The Client
A leading Western European smart-metering provider needed to modernise its legacy integration platform, which managed the ingestion, validation, and distribution of smart-meter data across the national energy network. Built on JBoss Fuse ESB with Apache Camel, ActiveMQ, and CXF web services, the system had accumulated significant technical debt: business and integration logic were tightly coupled inside OSGi bundles, horizontal scaling was impossible, deployments took hours and carried high rollback risk, and test automation and documentation were virtually nonexistent.
The Solution
Intway was engaged to assess the existing system, define a migration strategy, and design a target architecture.

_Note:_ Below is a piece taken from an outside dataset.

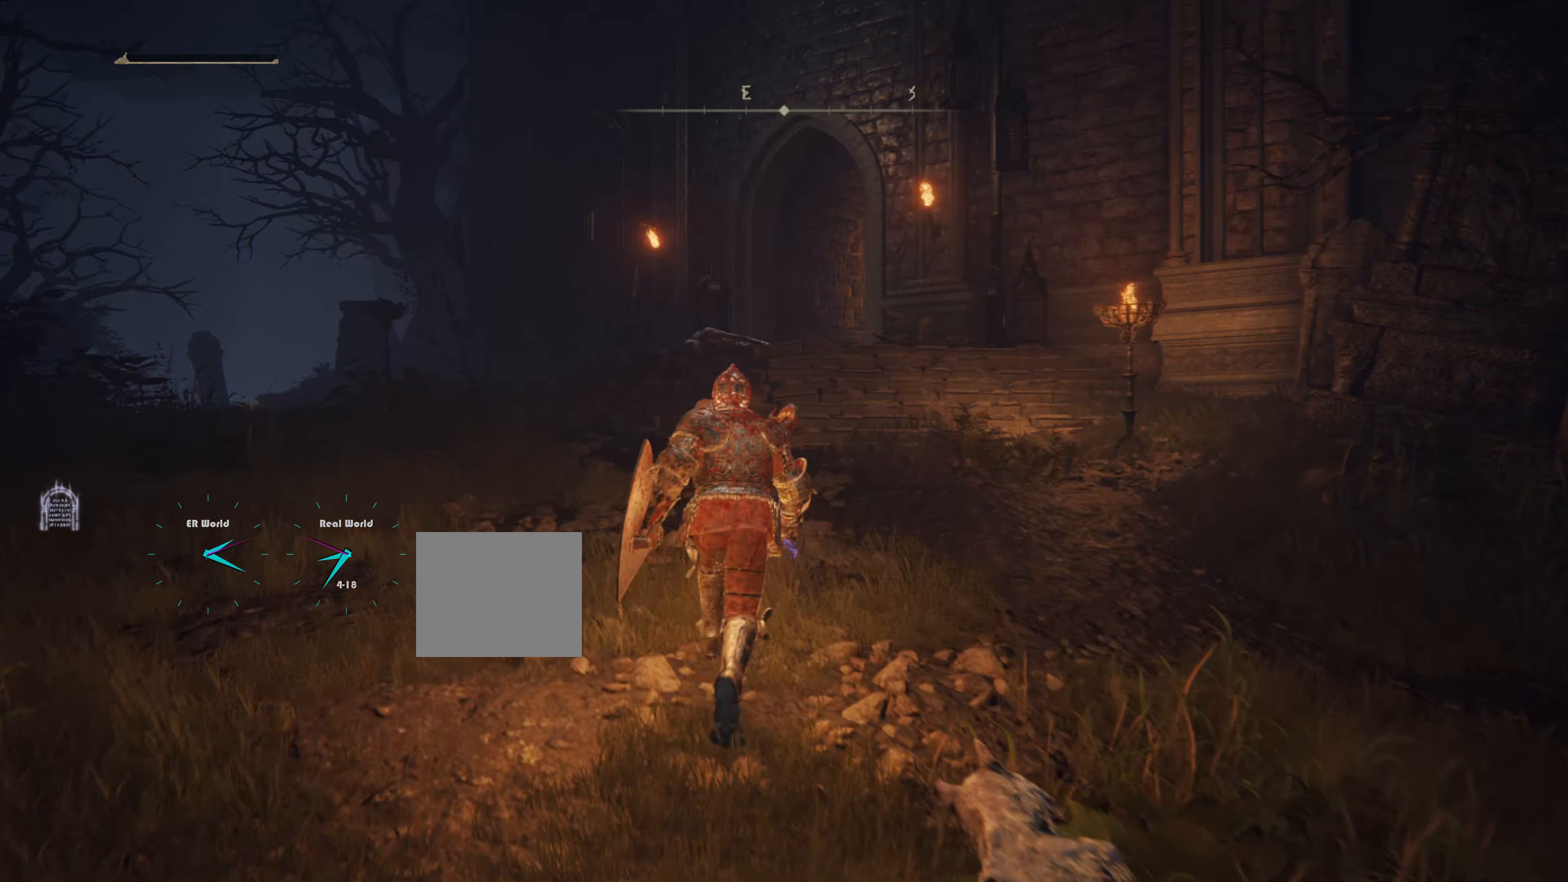
{"buttons": [], "left_stick": "up", "right_stick": "down-left", "events": [[283, "TRIANGLE", "down"], [333, "TRIANGLE", "up"], [467, "right_stick", "down-left"]]}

Due to missing documentation, the engagement began with a structured reverse-engineering exercise which includes: mapping all message flows, domain models, and integration endpoints, culminating in a comprehensive system landscape document, integration flow catalogue, and gap analysis. From this foundation, Intway designed a modern cloud-native architecture decomposing the monolith into domain-aligned Spring Boot microservices covering meter reading ingestion, command management, event processing, and device lifecycle. The design incorporated shared platform services for authentication, logging, monitoring, distributed tracing, and GitOps-based CI/CD on OpenShift, along with a detailed phased migration plan and a fully estimated delivery backlog.
The Result
The engagement delivered everything the client needed to move forward with confidence. Where there had previously been an undocumented, poorly understood legacy system, there was now full visibility into every integration flow, data contract, and technical dependency. The reverse-engineering deliverables alone represented a significant asset, giving the client’s internal teams and any future implementation partners a solid foundation to build on.
The target architecture and migration strategy provided a clear, low-risk, and fully costed roadmap for replacing the legacy platform incrementally, without disrupting live operations. By designing for container-based scaling on OpenShift, event-driven communication, and modern observability tooling from the outset, the architecture positions the client for faster deployments, improved resilience, and long-term maintainability.